Mein alter Lehrer Ajahn Buddhadasa sagte einmal, dass etwas praktisch anwendbar sein müsse, damit es seinen Nutzen entfalten könne.
Dieses Buch hier möchte diesem Standard entsprechen und ich würde mir sehr wünschen, dass Sie einen praktischen Nutzen davon haben, der besonders im zweiten Teil angeboten wird.

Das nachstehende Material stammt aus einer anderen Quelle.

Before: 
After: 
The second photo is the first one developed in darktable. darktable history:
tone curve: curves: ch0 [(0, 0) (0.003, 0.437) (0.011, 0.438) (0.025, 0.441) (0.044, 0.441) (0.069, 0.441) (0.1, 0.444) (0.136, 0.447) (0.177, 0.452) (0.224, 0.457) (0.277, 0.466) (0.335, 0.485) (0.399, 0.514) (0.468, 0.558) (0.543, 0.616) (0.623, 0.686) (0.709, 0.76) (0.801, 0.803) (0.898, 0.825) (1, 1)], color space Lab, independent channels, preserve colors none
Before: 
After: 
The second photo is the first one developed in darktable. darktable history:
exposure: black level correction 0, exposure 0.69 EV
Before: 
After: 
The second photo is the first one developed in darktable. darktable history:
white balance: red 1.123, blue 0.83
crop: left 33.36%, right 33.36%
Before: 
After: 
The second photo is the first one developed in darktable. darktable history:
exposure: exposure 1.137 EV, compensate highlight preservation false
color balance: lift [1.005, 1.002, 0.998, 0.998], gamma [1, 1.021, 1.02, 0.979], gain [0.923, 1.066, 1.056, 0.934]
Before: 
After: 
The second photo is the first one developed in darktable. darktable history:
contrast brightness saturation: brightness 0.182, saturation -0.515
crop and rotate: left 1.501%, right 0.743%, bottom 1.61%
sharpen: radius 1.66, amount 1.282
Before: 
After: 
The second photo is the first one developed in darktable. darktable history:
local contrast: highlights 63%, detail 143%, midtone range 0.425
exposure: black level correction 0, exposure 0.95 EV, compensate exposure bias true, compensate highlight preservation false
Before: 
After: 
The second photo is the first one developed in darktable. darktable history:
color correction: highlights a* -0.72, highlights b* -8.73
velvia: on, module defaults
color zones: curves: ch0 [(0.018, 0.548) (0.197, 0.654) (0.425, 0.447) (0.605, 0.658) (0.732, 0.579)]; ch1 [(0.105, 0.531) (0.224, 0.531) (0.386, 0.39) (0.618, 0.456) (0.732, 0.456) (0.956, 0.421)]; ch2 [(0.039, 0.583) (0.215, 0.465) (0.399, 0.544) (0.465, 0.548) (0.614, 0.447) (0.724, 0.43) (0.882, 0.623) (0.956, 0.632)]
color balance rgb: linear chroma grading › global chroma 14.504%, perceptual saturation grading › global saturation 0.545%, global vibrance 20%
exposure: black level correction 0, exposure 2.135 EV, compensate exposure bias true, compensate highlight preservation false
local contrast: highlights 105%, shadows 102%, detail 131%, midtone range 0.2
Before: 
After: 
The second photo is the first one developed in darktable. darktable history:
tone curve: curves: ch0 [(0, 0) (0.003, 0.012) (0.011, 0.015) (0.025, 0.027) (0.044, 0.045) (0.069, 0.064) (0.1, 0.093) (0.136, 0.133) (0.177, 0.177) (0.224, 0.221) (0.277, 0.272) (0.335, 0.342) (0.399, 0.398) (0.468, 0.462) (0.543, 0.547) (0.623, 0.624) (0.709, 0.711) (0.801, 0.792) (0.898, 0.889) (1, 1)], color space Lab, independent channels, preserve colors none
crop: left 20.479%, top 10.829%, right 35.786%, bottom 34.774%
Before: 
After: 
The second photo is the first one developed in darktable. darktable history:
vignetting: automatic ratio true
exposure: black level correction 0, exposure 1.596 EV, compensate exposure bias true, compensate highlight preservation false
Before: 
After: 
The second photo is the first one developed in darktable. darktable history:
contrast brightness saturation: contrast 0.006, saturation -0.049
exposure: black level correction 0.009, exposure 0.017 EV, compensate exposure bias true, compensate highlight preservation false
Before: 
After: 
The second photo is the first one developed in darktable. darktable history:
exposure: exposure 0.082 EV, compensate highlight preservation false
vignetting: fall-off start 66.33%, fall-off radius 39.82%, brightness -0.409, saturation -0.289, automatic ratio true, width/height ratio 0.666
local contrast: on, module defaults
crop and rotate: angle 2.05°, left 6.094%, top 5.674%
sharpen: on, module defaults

Es ist mir eine Herzensangelegenheit, es in die Welt zu bringen in der Hoffnung, dass folgender Satz von Rumi zum Tragen kommt: „Das Wort, das aus der Seele spricht, das setzt sich ganz bestimmt ins Herz.“
In diesem Sinne wünsche ich Ihnen viel Freude und erkenntnisreiche Momente auf der Reise durch die Weite des Seins und zu sich selbst!
Mit guten Gedanken
Matthias Dhammavaro Jordan
ERSTER TEIL
Erfahre dein wahres Selbst
Geschichten
… wenn wir am Ende unseres Lebens
auf all das zurückschauen, was geschehen ist,
waren es alles nur Geschichten, die wir erlebten.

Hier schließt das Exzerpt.